No one may ever explain why Bud Selig chose Mariano Rivera’s last night at Yankee Stadium to make official the date of his retirement, but, as will be hashed over for the next 16 months, Selig was the most important commissioner baseball ever knew, maybe any sport. He made baseball big business, raising attendance eight times what it was when he took over on Labor Day weekend, 1992, raising revenues by five or six times what they were after The Great Strike of 1994-95. He got ballparks built, he got revenue sharing, he expanded the playoffs, he helped negotiate incredible television contracts, he helped baseball be a far more competitive business than his NFL counterparts, and, yet, when he made his announcement Thursday the first questions were whether or not he did enough for performance enhancing drugs.
So let us go there first. We may never know what Selig knew when they came off The Strike of ’94-’95, when Cal Ripken began the healing, or what he knew in 1998 when Mark McGwire and Sammy Sosa brought baseball back in the high life, again. So go back to 1998. Three years earlier, baseball was a $1.1B industry, and when McGwire and Sosa captured us the sport was rebuilding its revenue streams. If Selig knew—and he may—there was something suspicious about what was happening, if he’d pulled the plug on McGwire and Sosa, he’d have gone the way of Fay Vincent. Gone. And remember, what could he do, given the Players Association. It is now fashionable to blame Donald Fehr and Gene Orza for all things steroids, but in 1998, they were four years removed from a strike that was designed to break the union, smash everything Senator Jim Bunning and Robin Roberts and Marvin Miller fought to accomplish after the arrogant years of control of owners like Gussie Busch?
In 2002, Selig fought for drug-testing in the negotiations for a new Basic Agreement, but when it was clear Fehr and Orza felt drug-testing was a strikeable issue, he backed off because he knew baseball could not suffer another strike that quickly.

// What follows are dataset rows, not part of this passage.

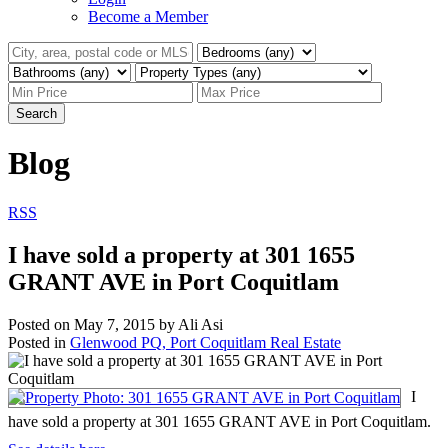
Become a Member
Search
Blog
RSS
I have sold a property at 301 1655
GRANT AVE in Port Coquitlam
Posted on
May 7, 2015
by
Ali Asi
Posted in
Glenwood PQ, Port Coquitlam Real Estate
I
have sold a property at 301 1655 GRANT AVE in Port Coquitlam.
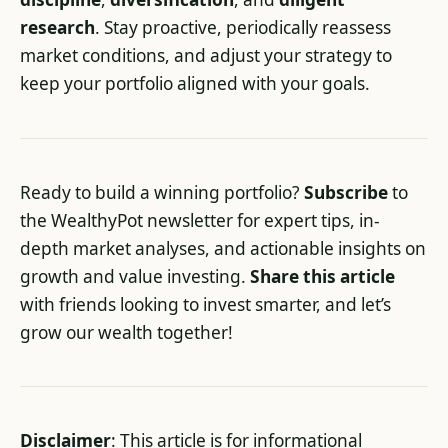
research
. Stay proactive, periodically reassess
market conditions, and adjust your strategy to
keep your portfolio aligned with your goals.
Ready to build a winning portfolio?
Subscribe
to
the WealthyPot newsletter for expert tips, in-
depth market analyses, and actionable insights on
growth and value investing.
Share this article
with friends looking to invest smarter, and let’s
grow our wealth together!
Disclaimer
: This article is for informational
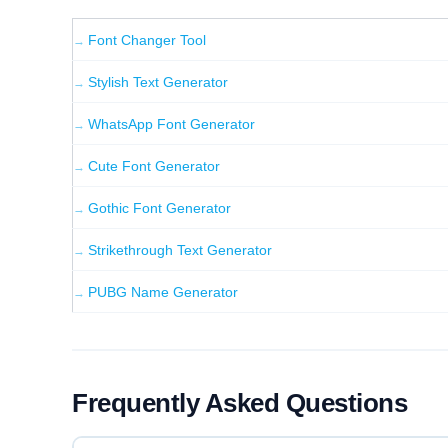
INVERT CASE
Font Changer Tool
fANCY fONT gENERATOR
Stylish Text Generator
WhatsApp Font Generator
RANDOM CASE
FANcy FOnT GENErAtoR
Cute Font Generator
Gothic Font Generator
【 BOXED 】
【Fancy Font Generator】
Strikethrough Text Generator
PUBG Name Generator
《 TAGGED 》
《Fancy Font Generator》
Frequently Asked Questions
★ BOLD STAR ★
★ Fancy Font Generator ★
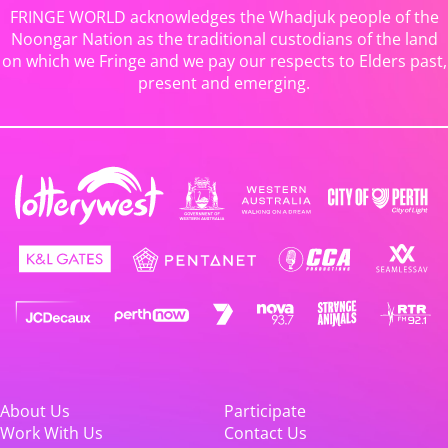
FRINGE WORLD acknowledges the Whadjuk people of the
Noongar Nation as the traditional custodians of the land
on which we Fringe and we pay our respects to Elders past,
present and emerging.
About Us
Participate
Work With Us
Contact Us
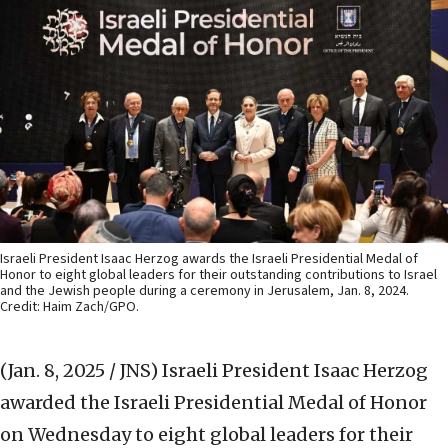
Israeli President Isaac Herzog awards the Israeli Presidential Medal of
Honor to eight global leaders for their outstanding contributions to Israel
and the Jewish people during a ceremony in Jerusalem, Jan. 8, 2024.
Credit: Haim Zach/GPO.
(Jan. 8, 2025 / JNS)
Israeli President Isaac Herzog
awarded the Israeli Presidential Medal of Honor
on Wednesday to eight global leaders for their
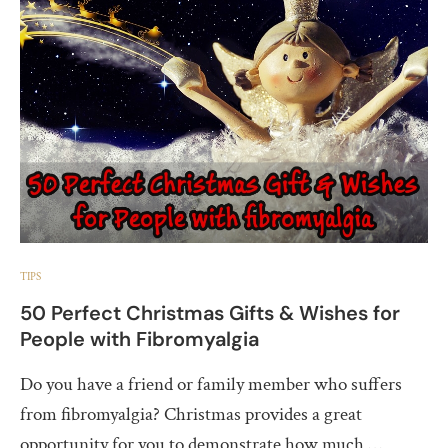
TIPS
50 Perfect Christmas Gifts & Wishes for
People with Fibromyalgia
Do you have a friend or family member who suffers
from fibromyalgia? Christmas provides a great
opportunity for you to demonstrate how much …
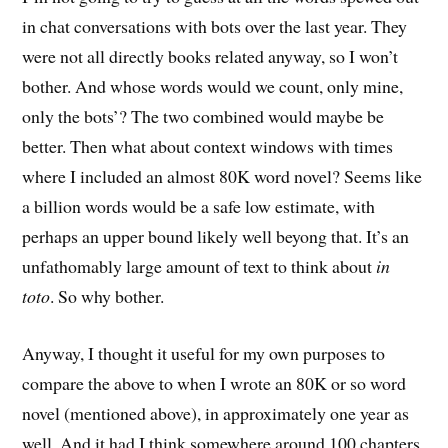
in chat conversations with bots over the last year. They
were not all directly books related anyway, so I won’t
bother. And whose words would we count, only mine,
only the bots’? The two combined would maybe be
better. Then what about context windows with times
where I included an almost 80K word novel? Seems like
a billion words would be a safe low estimate, with
perhaps an upper bound likely well beyong that. It’s an
unfathomably large amount of text to think about
in
toto
. So why bother.
Anyway, I thought it useful for my own purposes to
compare the above to when I wrote an 80K or so word
novel (mentioned above), in approximately one year as
well. And it had I think somewhere around 100 chapters.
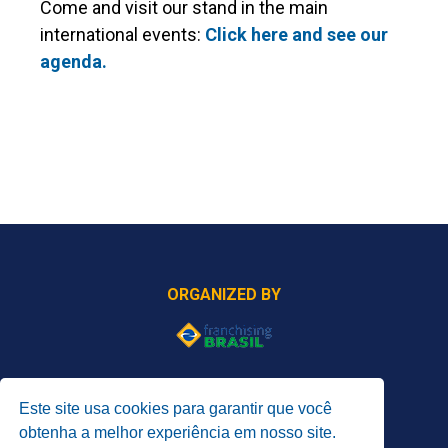
Come and visit our stand in the main
international events:
Click here and see our
agenda.
ORGANIZED BY
PROMOTED BY
Este site usa cookies para garantir que você
obtenha a melhor experiência em nosso site.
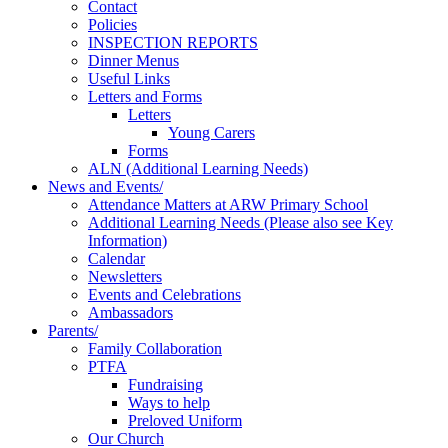
Contact
Policies
INSPECTION REPORTS
Dinner Menus
Useful Links
Letters and Forms
Letters
Young Carers
Forms
ALN (Additional Learning Needs)
News and Events/
Attendance Matters at ARW Primary School
Additional Learning Needs (Please also see Key
Information)
Calendar
Newsletters
Events and Celebrations
Ambassadors
Parents/
Family Collaboration
PTFA
Fundraising
Ways to help
Preloved Uniform
Our Church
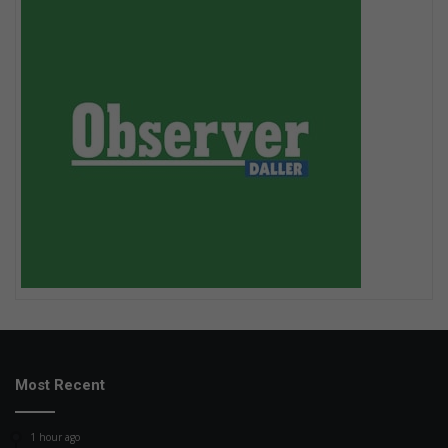
Most Recent
1 hour ago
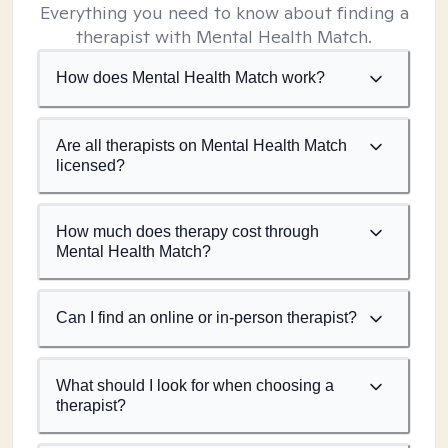
Everything you need to know about finding a
therapist with Mental Health Match.
How does Mental Health Match work?
Are all therapists on Mental Health Match
licensed?
How much does therapy cost through
Mental Health Match?
Can I find an online or in-person therapist?
What should I look for when choosing a
therapist?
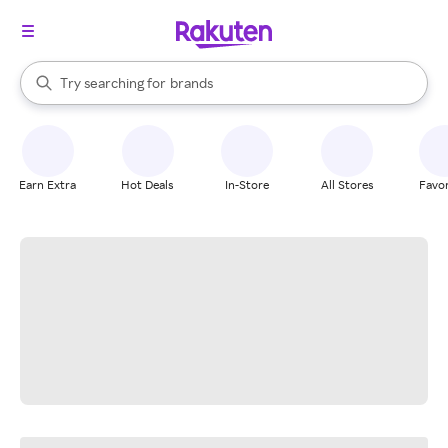
stores
When autocomplete results are available, use the up and down arrow k
Try searching for
brands
Search Rakuten
groceries
stores
Earn Extra
Hot Deals
In-Store
All Stores
Favor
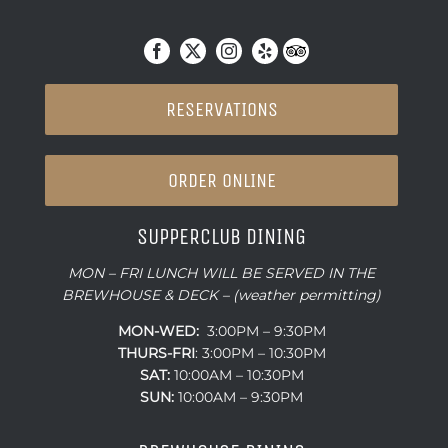
RESERVATIONS
ORDER ONLINE
SUPPERCLUB DINING
MON – FRI LUNCH WILL BE SERVED IN THE
BREWHOUSE & DECK – (weather permitting)
MON-WED:
3:00PM – 9:30PM
THURS-
FRI
: 3:00PM – 10:30PM
SAT:
10:00AM – 10:30PM
SUN:
10:00AM – 9:30PM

Selig and I were both there for the first strike on March 31, 1972, and had seen them in ’76 and ’80 and ’95, etc., and he was right. He got the experimental testing for the next year which, because the players were so dumb, led to full testing, and on and on and on.
Selig and baseball are held to different standards, which may be good, although some of the hysteria is all about baseball records. In 2012, the New England Patriots traded for a cornerback named Aqib Talib who was suspended for PED abuse, had fought a teammate in Tampa, had been charged with beating up a cab driver and been arrested for assault, but there was no outcry because Bob Kraft was trying to win and increase the value of the franchise brand.
Drug-testing is a gray area. When Rob Manfred broke down the doors of the Florida drug clinic and had 13 players accept suspensions, it wasn’t because of drug tests, it was because of astounding detective work. The chemists usually lead the testers, and we know that.
But we also know how much Selig knows that, and how much he cares about baseball. He is passionate about Jackie Robinson and the history of baseball and African-Americans. He should be proud of the fact that in his tenure, in the final week of the 2013 season the Tampa Bay Rays, Oakland Athletics, Cleveland Indians and Cincinnati Reds were still alive.
I remember talking to David Halberstam about his contention that George Herbert Walker Bush was the great American president since Harry Truman in terms of foreign policy because of Bush’s ability to sit foreign leaders down and achieve consensus. That is Selig’s legacy. His is a business where each owner doesn’t see his franchise as 1/30th of the business, but a separate entity whose interests often conflict with the best interests of the game.
Understand that, and you understand the difficulty and complexity of the job Selig has done so well. He needs to be a big part of the search for his successor. I’m told it will be Rob Manfred. Tim Brosnan will be in the process, MLB Network’s Tony Petitti. Selig has to be a huge part of the transition, because owners have to know the next commissioner is important.
Bud Selig loves baseball. He will take care of Manfred, Brosnan, Petitti…whoever. Baseball is far bigger today than when Bud assembled its leadership, and he has to make certain that the succession is so smooth, so natural, so powerful that 1994 never happens again.